About this exercise: Every single entry that follows must be copied exactly.

---------- Input material

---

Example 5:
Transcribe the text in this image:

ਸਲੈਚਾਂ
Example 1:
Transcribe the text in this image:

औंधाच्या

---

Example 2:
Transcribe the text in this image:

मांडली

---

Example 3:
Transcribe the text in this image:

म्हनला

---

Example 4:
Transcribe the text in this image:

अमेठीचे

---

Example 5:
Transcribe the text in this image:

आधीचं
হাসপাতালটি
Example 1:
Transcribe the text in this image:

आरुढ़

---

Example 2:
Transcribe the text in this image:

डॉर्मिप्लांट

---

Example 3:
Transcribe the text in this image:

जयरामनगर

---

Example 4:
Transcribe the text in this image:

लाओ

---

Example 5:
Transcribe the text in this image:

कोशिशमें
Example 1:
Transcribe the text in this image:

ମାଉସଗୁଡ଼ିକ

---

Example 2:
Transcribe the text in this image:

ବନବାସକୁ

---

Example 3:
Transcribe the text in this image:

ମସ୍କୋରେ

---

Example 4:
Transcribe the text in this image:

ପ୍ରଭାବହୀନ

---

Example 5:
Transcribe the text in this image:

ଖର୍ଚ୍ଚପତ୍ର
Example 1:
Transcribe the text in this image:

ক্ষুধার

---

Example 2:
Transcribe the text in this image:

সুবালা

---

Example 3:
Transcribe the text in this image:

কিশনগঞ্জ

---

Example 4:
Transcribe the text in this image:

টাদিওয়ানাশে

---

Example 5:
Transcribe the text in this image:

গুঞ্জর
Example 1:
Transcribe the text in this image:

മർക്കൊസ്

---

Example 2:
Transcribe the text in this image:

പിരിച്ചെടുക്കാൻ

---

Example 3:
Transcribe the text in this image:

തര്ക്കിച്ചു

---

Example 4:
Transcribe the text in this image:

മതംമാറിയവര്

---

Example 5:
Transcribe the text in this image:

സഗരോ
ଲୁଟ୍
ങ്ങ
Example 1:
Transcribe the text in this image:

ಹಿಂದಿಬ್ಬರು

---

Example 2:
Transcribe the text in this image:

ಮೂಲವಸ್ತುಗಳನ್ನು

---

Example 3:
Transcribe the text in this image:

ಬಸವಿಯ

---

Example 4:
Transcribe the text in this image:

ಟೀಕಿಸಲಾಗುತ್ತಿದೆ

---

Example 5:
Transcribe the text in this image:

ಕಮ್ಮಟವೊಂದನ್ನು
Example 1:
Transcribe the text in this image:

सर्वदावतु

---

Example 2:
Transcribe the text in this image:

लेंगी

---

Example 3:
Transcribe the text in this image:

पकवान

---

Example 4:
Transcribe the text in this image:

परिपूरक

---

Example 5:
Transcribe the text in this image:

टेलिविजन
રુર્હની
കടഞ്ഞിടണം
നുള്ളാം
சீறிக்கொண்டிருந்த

--------------------

Solved exercise:
---

Example 5:
Transcribe the text in this image:

ਸਲੈਚਾਂ
Example 1:
Transcribe the text in this image:

औंधाच्या

---

Example 2:
Transcribe the text in this image:

मांडली

---

Example 3:
Transcribe the text in this image:

म्हनला

---

Example 4:
Transcribe the text in this image:

अमेठीचे

---

Example 5:
Transcribe the text in this image:

आधीचं
হাসপাতালটি
Example 1:
Transcribe the text in this image:

आरुढ़

---

Example 2:
Transcribe the text in this image:

डॉर्मिप्लांट

---

Example 3:
Transcribe the text in this image:

जयरामनगर

---

Example 4:
Transcribe the text in this image:

लाओ

---

Example 5:
Transcribe the text in this image:

कोशिशमें
Example 1:
Transcribe the text in this image:

ମାଉସଗୁଡ଼ିକ

---

Example 2:
Transcribe the text in this image:

ବନବାସକୁ

---

Example 3:
Transcribe the text in this image:

ମସ୍କୋରେ

---

Example 4:
Transcribe the text in this image:

ପ୍ରଭାବହୀନ

---

Example 5:
Transcribe the text in this image:

ଖର୍ଚ୍ଚପତ୍ର
Example 1:
Transcribe the text in this image:

ক্ষুধার

---

Example 2:
Transcribe the text in this image:

সুবালা

---

Example 3:
Transcribe the text in this image:

কিশনগঞ্জ

---

Example 4:
Transcribe the text in this image:

টাদিওয়ানাশে

---

Example 5:
Transcribe the text in this image:

গুঞ্জর
Example 1:
Transcribe the text in this image:

മർക്കൊസ്

---

Example 2:
Transcribe the text in this image:

പിരിച്ചെടുക്കാൻ

---

Example 3:
Transcribe the text in this image:

തര്ക്കിച്ചു

---

Example 4:
Transcribe the text in this image:

മതംമാറിയവര്

---

Example 5:
Transcribe the text in this image:

സഗരോ
ଲୁଟ୍
ങ്ങ
Example 1:
Transcribe the text in this image:

ಹಿಂದಿಬ್ಬರು

---

Example 2:
Transcribe the text in this image:

ಮೂಲವಸ್ತುಗಳನ್ನು

---

Example 3:
Transcribe the text in this image:

ಬಸವಿಯ

---

Example 4:
Transcribe the text in this image:

ಟೀಕಿಸಲಾಗುತ್ತಿದೆ

---

Example 5:
Transcribe the text in this image:

ಕಮ್ಮಟವೊಂದನ್ನು
Example 1:
Transcribe the text in this image:

सर्वदावतु

---

Example 2:
Transcribe the text in this image:

लेंगी

---

Example 3:
Transcribe the text in this image:

पकवान

---

Example 4:
Transcribe the text in this image:

परिपूरक

---

Example 5:
Transcribe the text in this image:

टेलिविजन
રુર્હની
കടഞ്ഞിടണം
നുള്ളാം
சீறிக்கொண்டிருந்த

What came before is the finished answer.